Collection entries
○ ○ ○

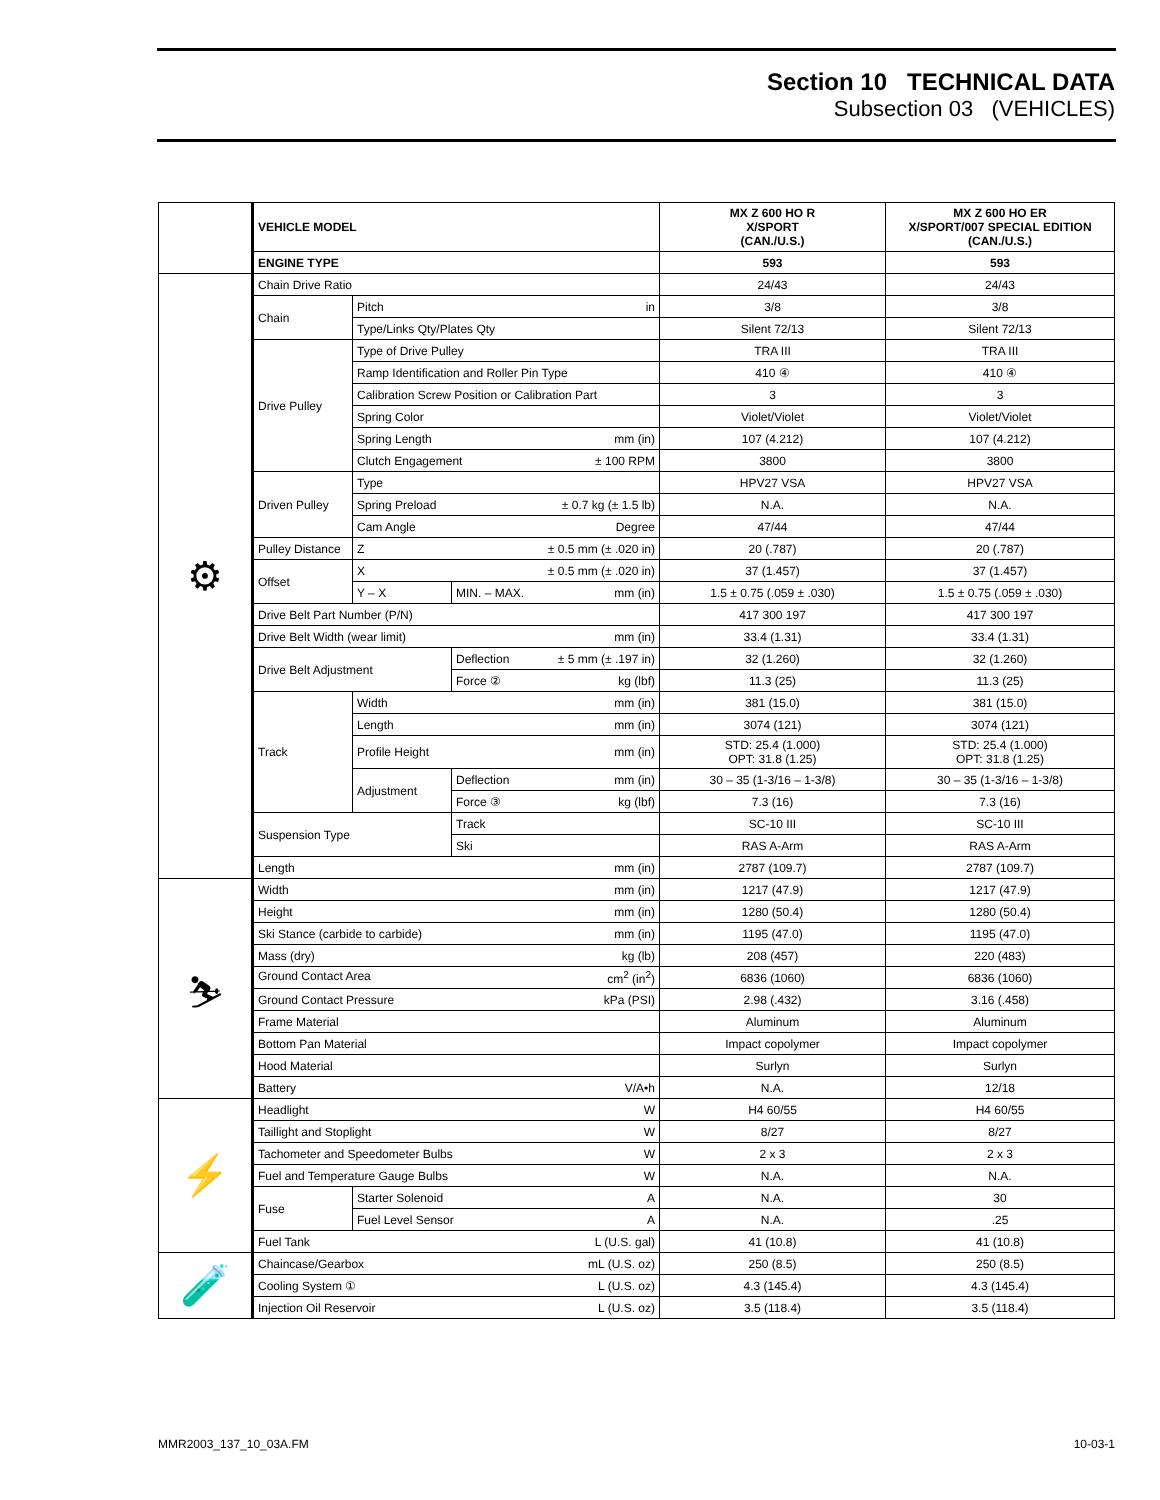Section 10 TECHNICAL DATA
Subsection 03 (VEHICLES)
| | VEHICLE MODEL | | | MX Z 600 HO R X/SPORT (CAN./U.S.) | MX Z 600 HO ER X/SPORT/007 SPECIAL EDITION (CAN./U.S.) |
| | ENGINE TYPE | | | 593 | 593 |
| ⚙ | Chain Drive Ratio | | | 24/43 | 24/43 |
| | Chain | Pitch in | | 3/8 | 3/8 |
| | | Type/Links Qty/Plates Qty | | Silent 72/13 | Silent 72/13 |
| | Drive Pulley | Type of Drive Pulley | | TRA III | TRA III |
| | | Ramp Identification and Roller Pin Type | | 410 ④ | 410 ④ |
| | | Calibration Screw Position or Calibration Part | | 3 | 3 |
| | | Spring Color | | Violet/Violet | Violet/Violet |
| | | Spring Length mm (in) | | 107 (4.212) | 107 (4.212) |
| | | Clutch Engagement ± 100 RPM | | 3800 | 3800 |
| | Driven Pulley | Type | | HPV27 VSA | HPV27 VSA |
| | | Spring Preload ± 0.7 kg (± 1.5 lb) | | N.A. | N.A. |
| | | Cam Angle Degree | | 47/44 | 47/44 |
| | Pulley Distance | Z ± 0.5 mm (± .020 in) | | 20 (.787) | 20 (.787) |
| | Offset | X ± 0.5 mm (± .020 in) | | 37 (1.457) | 37 (1.457) |
| | | Y – X | MIN. – MAX. mm (in) | 1.5 ± 0.75 (.059 ± .030) | 1.5 ± 0.75 (.059 ± .030) |
| | Drive Belt Part Number (P/N) | | | 417 300 197 | 417 300 197 |
| | Drive Belt Width (wear limit) mm (in) | | | 33.4 (1.31) | 33.4 (1.31) |
| | Drive Belt Adjustment | | Deflection ± 5 mm (± .197 in) | 32 (1.260) | 32 (1.260) |
| | | | Force ② kg (lbf) | 11.3 (25) | 11.3 (25) |
| | Track | Width mm (in) | | 381 (15.0) | 381 (15.0) |
| | | Length mm (in) | | 3074 (121) | 3074 (121) |
| | | Profile Height mm (in) | | STD: 25.4 (1.000) OPT: 31.8 (1.25) | STD: 25.4 (1.000) OPT: 31.8 (1.25) |
| | | Adjustment | Deflection mm (in) | 30 – 35 (1-3/16 – 1-3/8) | 30 – 35 (1-3/16 – 1-3/8) |
| | | | Force ③ kg (lbf) | 7.3 (16) | 7.3 (16) |
| | Suspension Type | | Track | SC-10 III | SC-10 III |
| | | | Ski | RAS A-Arm | RAS A-Arm |
| | Length mm (in) | | | 2787 (109.7) | 2787 (109.7) |
| ⛷ | Width mm (in) | | | 1217 (47.9) | 1217 (47.9) |
| | Height mm (in) | | | 1280 (50.4) | 1280 (50.4) |
| | Ski Stance (carbide to carbide) mm (in) | | | 1195 (47.0) | 1195 (47.0) |
| | Mass (dry) kg (lb) | | | 208 (457) | 220 (483) |
| | Ground Contact Area cm<sup>2</sup> (in<sup>2</sup>) | | | 6836 (1060) | 6836 (1060) |
| | Ground Contact Pressure kPa (PSI) | | | 2.98 (.432) | 3.16 (.458) |
| | Frame Material | | | Aluminum | Aluminum |
| | Bottom Pan Material | | | Impact copolymer | Impact copolymer |
| | Hood Material | | | Surlyn | Surlyn |
| | Battery V/A•h | | | N.A. | 12/18 |
| ⚡ | Headlight W | | | H4 60/55 | H4 60/55 |
| | Taillight and Stoplight W | | | 8/27 | 8/27 |
| | Tachometer and Speedometer Bulbs W | | | 2 x 3 | 2 x 3 |
| | Fuel and Temperature Gauge Bulbs W | | | N.A. | N.A. |
| | Fuse | Starter Solenoid A | | N.A. | 30 |
| | | Fuel Level Sensor A | | N.A. | .25 |
| | Fuel Tank L (U.S. gal) | | | 41 (10.8) | 41 (10.8) |
| 🧪 | Chaincase/Gearbox mL (U.S. oz) | | | 250 (8.5) | 250 (8.5) |
| | Cooling System ① L (U.S. oz) | | | 4.3 (145.4) | 4.3 (145.4) |
| | Injection Oil Reservoir L (U.S. oz) | | | 3.5 (118.4) | 3.5 (118.4) |
MMR2003_137_10_03A.FM 10-03-1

○ ○ ○

— Activity —
Write out exactly the final stretch of the records: the line containing "(15.0) | 381 (15.0) |" and every line after it, through the last, and nothing else.

— Completed task —
| | Track | Width mm (in) | | 381 (15.0) | 381 (15.0) |
| | | Length mm (in) | | 3074 (121) | 3074 (121) |
| | | Profile Height mm (in) | | STD: 25.4 (1.000) OPT: 31.8 (1.25) | STD: 25.4 (1.000) OPT: 31.8 (1.25) |
| | | Adjustment | Deflection mm (in) | 30 – 35 (1-3/16 – 1-3/8) | 30 – 35 (1-3/16 – 1-3/8) |
| | | | Force ③ kg (lbf) | 7.3 (16) | 7.3 (16) |
| | Suspension Type | | Track | SC-10 III | SC-10 III |
| | | | Ski | RAS A-Arm | RAS A-Arm |
| | Length mm (in) | | | 2787 (109.7) | 2787 (109.7) |
| ⛷ | Width mm (in) | | | 1217 (47.9) | 1217 (47.9) |
| | Height mm (in) | | | 1280 (50.4) | 1280 (50.4) |
| | Ski Stance (carbide to carbide) mm (in) | | | 1195 (47.0) | 1195 (47.0) |
| | Mass (dry) kg (lb) | | | 208 (457) | 220 (483) |
| | Ground Contact Area cm<sup>2</sup> (in<sup>2</sup>) | | | 6836 (1060) | 6836 (1060) |
| | Ground Contact Pressure kPa (PSI) | | | 2.98 (.432) | 3.16 (.458) |
| | Frame Material | | | Aluminum | Aluminum |
| | Bottom Pan Material | | | Impact copolymer | Impact copolymer |
| | Hood Material | | | Surlyn | Surlyn |
| | Battery V/A•h | | | N.A. | 12/18 |
| ⚡ | Headlight W | | | H4 60/55 | H4 60/55 |
| | Taillight and Stoplight W | | | 8/27 | 8/27 |
| | Tachometer and Speedometer Bulbs W | | | 2 x 3 | 2 x 3 |
| | Fuel and Temperature Gauge Bulbs W | | | N.A. | N.A. |
| | Fuse | Starter Solenoid A | | N.A. | 30 |
| | | Fuel Level Sensor A | | N.A. | .25 |
| | Fuel Tank L (U.S. gal) | | | 41 (10.8) | 41 (10.8) |
| 🧪 | Chaincase/Gearbox mL (U.S. oz) | | | 250 (8.5) | 250 (8.5) |
| | Cooling System ① L (U.S. oz) | | | 4.3 (145.4) | 4.3 (145.4) |
| | Injection Oil Reservoir L (U.S. oz) | | | 3.5 (118.4) | 3.5 (118.4) |
MMR2003_137_10_03A.FM 10-03-1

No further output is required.